See: Administrative procedure - Acknowledging manual fencing: RHEL 6 or 7 with pacemaker | RHEL 6 with cman

Test your fence agent parameters: Ultimately, your troubleshooting procedure may involve testing each individual parameter that the fence device touches in the course of operation to determine whether that parameter is set correctly and to analyze what is happening in your system in regards to that parameter. In order to do this, you can manually fence your node passing the same parameters that you configured for your system to see what the command returns.

Update your fence configuration: If you determine that a parameter of your fence configuration requires an update, you can then modify your fence device configuration to reflect this correct. At this point you can run a `pcs status' command to be sure that your system is behaving as designed.

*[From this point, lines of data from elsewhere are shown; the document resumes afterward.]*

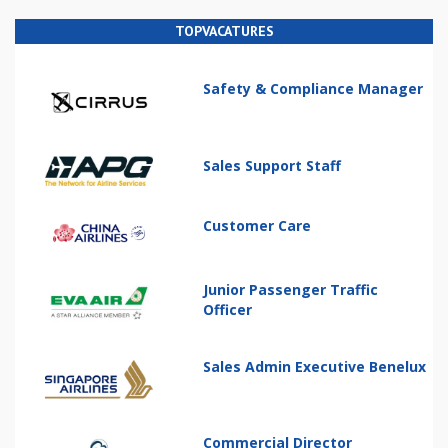
TOPVACATURES
Safety & Compliance Manager
Sales Support Staff
Customer Care
Junior Passenger Traffic
Officer
Sales Admin Executive Benelux
Commercial Director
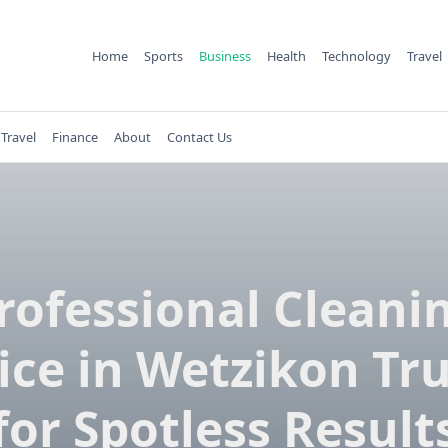
Home
Sports
Business
Health
Technology
Travel
Travel
Finance
About
Contact Us
rofessional Cleani
ice in Wetzikon Tr
for Spotless Result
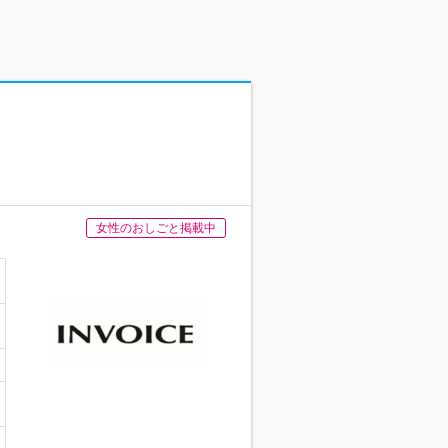
女性のおしごと掲載中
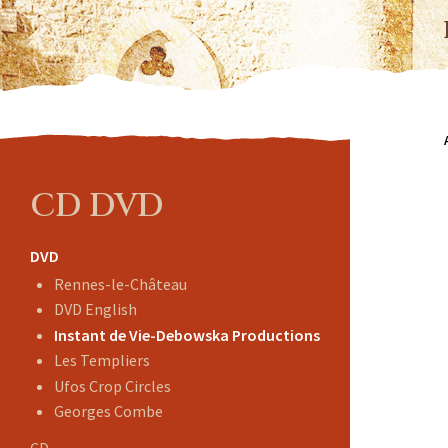
CD DVD
DVD
Rennes-le-Château
DVD English
Instant de Vie-Debowska Productions
Les Templiers
Ufos Crop Circles
Georges Combe
CD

A system running Pacemaker will continue to show errors after they have been resolved. If you are confident you have corrected your issue, you can clear those error messages from your display with a pcs stonith cleanup or a pcs resource cleanup command.

Manually fence to recover from hardware errors, if necessary: If you find yourself in a situation where a piece of hardware has failed, there is no way to reintroduce that node to the cluster quickly. The failed device may not have released its resources, however, and the other nodes in the cluster can not determine that fencing has occurred. In this case, you can manually acknowledge that fencing has occurred.